* [TASK DESCRIPTION]
Copy every line below precisely as it appears.

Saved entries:

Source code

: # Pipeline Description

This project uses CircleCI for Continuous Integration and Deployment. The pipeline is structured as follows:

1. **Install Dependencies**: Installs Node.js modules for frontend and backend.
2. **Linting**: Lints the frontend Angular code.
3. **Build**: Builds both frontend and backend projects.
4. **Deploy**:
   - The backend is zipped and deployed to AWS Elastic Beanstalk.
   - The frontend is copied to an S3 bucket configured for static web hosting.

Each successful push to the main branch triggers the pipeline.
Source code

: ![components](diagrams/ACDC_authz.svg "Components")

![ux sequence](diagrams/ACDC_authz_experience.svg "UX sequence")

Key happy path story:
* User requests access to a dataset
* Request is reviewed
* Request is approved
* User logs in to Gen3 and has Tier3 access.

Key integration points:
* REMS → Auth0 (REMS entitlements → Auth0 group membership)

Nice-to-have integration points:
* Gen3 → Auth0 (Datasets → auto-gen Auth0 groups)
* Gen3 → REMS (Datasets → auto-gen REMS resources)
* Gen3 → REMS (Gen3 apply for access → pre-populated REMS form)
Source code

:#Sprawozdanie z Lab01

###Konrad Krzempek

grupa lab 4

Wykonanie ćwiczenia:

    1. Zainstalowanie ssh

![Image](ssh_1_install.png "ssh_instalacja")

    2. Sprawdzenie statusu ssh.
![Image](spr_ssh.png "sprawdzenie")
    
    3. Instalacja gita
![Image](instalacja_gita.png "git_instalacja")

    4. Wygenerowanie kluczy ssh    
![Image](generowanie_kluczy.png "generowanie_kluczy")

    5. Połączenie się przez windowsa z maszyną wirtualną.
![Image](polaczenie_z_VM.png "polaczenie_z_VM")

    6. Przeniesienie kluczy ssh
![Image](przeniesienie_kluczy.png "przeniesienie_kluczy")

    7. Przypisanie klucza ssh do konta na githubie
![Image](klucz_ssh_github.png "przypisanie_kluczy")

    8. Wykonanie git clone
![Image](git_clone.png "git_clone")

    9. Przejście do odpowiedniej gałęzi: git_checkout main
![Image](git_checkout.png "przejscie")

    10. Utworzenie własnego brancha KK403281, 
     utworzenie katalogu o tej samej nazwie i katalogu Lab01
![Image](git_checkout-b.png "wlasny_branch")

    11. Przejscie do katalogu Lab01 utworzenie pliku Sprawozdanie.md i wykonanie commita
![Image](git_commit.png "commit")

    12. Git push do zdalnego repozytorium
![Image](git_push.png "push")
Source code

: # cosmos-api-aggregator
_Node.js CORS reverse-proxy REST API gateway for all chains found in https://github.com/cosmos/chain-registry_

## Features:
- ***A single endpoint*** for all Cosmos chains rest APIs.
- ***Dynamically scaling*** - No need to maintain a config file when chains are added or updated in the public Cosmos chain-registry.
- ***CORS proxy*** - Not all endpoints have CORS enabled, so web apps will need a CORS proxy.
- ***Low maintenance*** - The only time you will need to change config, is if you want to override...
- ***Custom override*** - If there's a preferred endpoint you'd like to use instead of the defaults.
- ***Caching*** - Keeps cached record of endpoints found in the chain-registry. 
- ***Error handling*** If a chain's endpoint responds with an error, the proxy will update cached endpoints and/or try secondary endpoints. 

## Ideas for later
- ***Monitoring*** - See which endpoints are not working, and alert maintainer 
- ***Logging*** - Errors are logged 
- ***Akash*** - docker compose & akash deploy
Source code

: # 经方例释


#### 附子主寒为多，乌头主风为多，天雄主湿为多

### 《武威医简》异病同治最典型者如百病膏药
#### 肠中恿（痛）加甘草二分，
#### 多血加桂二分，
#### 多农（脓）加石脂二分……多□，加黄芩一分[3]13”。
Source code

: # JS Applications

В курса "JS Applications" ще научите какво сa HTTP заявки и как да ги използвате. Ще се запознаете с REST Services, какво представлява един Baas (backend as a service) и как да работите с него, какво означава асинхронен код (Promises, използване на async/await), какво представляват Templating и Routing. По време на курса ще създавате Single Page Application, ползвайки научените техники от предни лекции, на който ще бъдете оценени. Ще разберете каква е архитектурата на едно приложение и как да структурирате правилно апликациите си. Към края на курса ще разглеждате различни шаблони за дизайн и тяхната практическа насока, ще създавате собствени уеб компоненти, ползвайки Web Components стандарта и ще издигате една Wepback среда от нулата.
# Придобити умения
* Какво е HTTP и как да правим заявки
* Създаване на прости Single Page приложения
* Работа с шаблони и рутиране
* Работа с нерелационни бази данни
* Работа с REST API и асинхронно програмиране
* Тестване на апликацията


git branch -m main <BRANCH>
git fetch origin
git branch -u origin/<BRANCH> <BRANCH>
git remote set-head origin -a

* [YOUR SOLUTION]
Source code

: # Pipeline Description

This project uses CircleCI for Continuous Integration and Deployment. The pipeline is structured as follows:

1. **Install Dependencies**: Installs Node.js modules for frontend and backend.
2. **Linting**: Lints the frontend Angular code.
3. **Build**: Builds both frontend and backend projects.
4. **Deploy**:
   - The backend is zipped and deployed to AWS Elastic Beanstalk.
   - The frontend is copied to an S3 bucket configured for static web hosting.

Each successful push to the main branch triggers the pipeline.
Source code

: ![components](diagrams/ACDC_authz.svg "Components")

![ux sequence](diagrams/ACDC_authz_experience.svg "UX sequence")

Key happy path story:
* User requests access to a dataset
* Request is reviewed
* Request is approved
* User logs in to Gen3 and has Tier3 access.

Key integration points:
* REMS → Auth0 (REMS entitlements → Auth0 group membership)

Nice-to-have integration points:
* Gen3 → Auth0 (Datasets → auto-gen Auth0 groups)
* Gen3 → REMS (Datasets → auto-gen REMS resources)
* Gen3 → REMS (Gen3 apply for access → pre-populated REMS form)
Source code

:#Sprawozdanie z Lab01

###Konrad Krzempek

grupa lab 4

Wykonanie ćwiczenia:

    1. Zainstalowanie ssh

![Image](ssh_1_install.png "ssh_instalacja")

    2. Sprawdzenie statusu ssh.
![Image](spr_ssh.png "sprawdzenie")
    
    3. Instalacja gita
![Image](instalacja_gita.png "git_instalacja")

    4. Wygenerowanie kluczy ssh    
![Image](generowanie_kluczy.png "generowanie_kluczy")

    5. Połączenie się przez windowsa z maszyną wirtualną.
![Image](polaczenie_z_VM.png "polaczenie_z_VM")

    6. Przeniesienie kluczy ssh
![Image](przeniesienie_kluczy.png "przeniesienie_kluczy")

    7. Przypisanie klucza ssh do konta na githubie
![Image](klucz_ssh_github.png "przypisanie_kluczy")

    8. Wykonanie git clone
![Image](git_clone.png "git_clone")

    9. Przejście do odpowiedniej gałęzi: git_checkout main
![Image](git_checkout.png "przejscie")

    10. Utworzenie własnego brancha KK403281, 
     utworzenie katalogu o tej samej nazwie i katalogu Lab01
![Image](git_checkout-b.png "wlasny_branch")

    11. Przejscie do katalogu Lab01 utworzenie pliku Sprawozdanie.md i wykonanie commita
![Image](git_commit.png "commit")

    12. Git push do zdalnego repozytorium
![Image](git_push.png "push")
Source code

: # cosmos-api-aggregator
_Node.js CORS reverse-proxy REST API gateway for all chains found in https://github.com/cosmos/chain-registry_

## Features:
- ***A single endpoint*** for all Cosmos chains rest APIs.
- ***Dynamically scaling*** - No need to maintain a config file when chains are added or updated in the public Cosmos chain-registry.
- ***CORS proxy*** - Not all endpoints have CORS enabled, so web apps will need a CORS proxy.
- ***Low maintenance*** - The only time you will need to change config, is if you want to override...
- ***Custom override*** - If there's a preferred endpoint you'd like to use instead of the defaults.
- ***Caching*** - Keeps cached record of endpoints found in the chain-registry. 
- ***Error handling*** If a chain's endpoint responds with an error, the proxy will update cached endpoints and/or try secondary endpoints. 

## Ideas for later
- ***Monitoring*** - See which endpoints are not working, and alert maintainer 
- ***Logging*** - Errors are logged 
- ***Akash*** - docker compose & akash deploy
Source code

: # 经方例释


#### 附子主寒为多，乌头主风为多，天雄主湿为多

### 《武威医简》异病同治最典型者如百病膏药
#### 肠中恿（痛）加甘草二分，
#### 多血加桂二分，
#### 多农（脓）加石脂二分……多□，加黄芩一分[3]13”。
Source code

: # JS Applications

В курса "JS Applications" ще научите какво сa HTTP заявки и как да ги използвате. Ще се запознаете с REST Services, какво представлява един Baas (backend as a service) и как да работите с него, какво означава асинхронен код (Promises, използване на async/await), какво представляват Templating и Routing. По време на курса ще създавате Single Page Application, ползвайки научените техники от предни лекции, на който ще бъдете оценени. Ще разберете каква е архитектурата на едно приложение и как да структурирате правилно апликациите си. Към края на курса ще разглеждате различни шаблони за дизайн и тяхната практическа насока, ще създавате собствени уеб компоненти, ползвайки Web Components стандарта и ще издигате една Wepback среда от нулата.
# Придобити умения
* Какво е HTTP и как да правим заявки
* Създаване на прости Single Page приложения
* Работа с шаблони и рутиране
* Работа с нерелационни бази данни
* Работа с REST API и асинхронно програмиране
* Тестване на апликацията


git branch -m main <BRANCH>
git fetch origin
git branch -u origin/<BRANCH> <BRANCH>
git remote set-head origin -a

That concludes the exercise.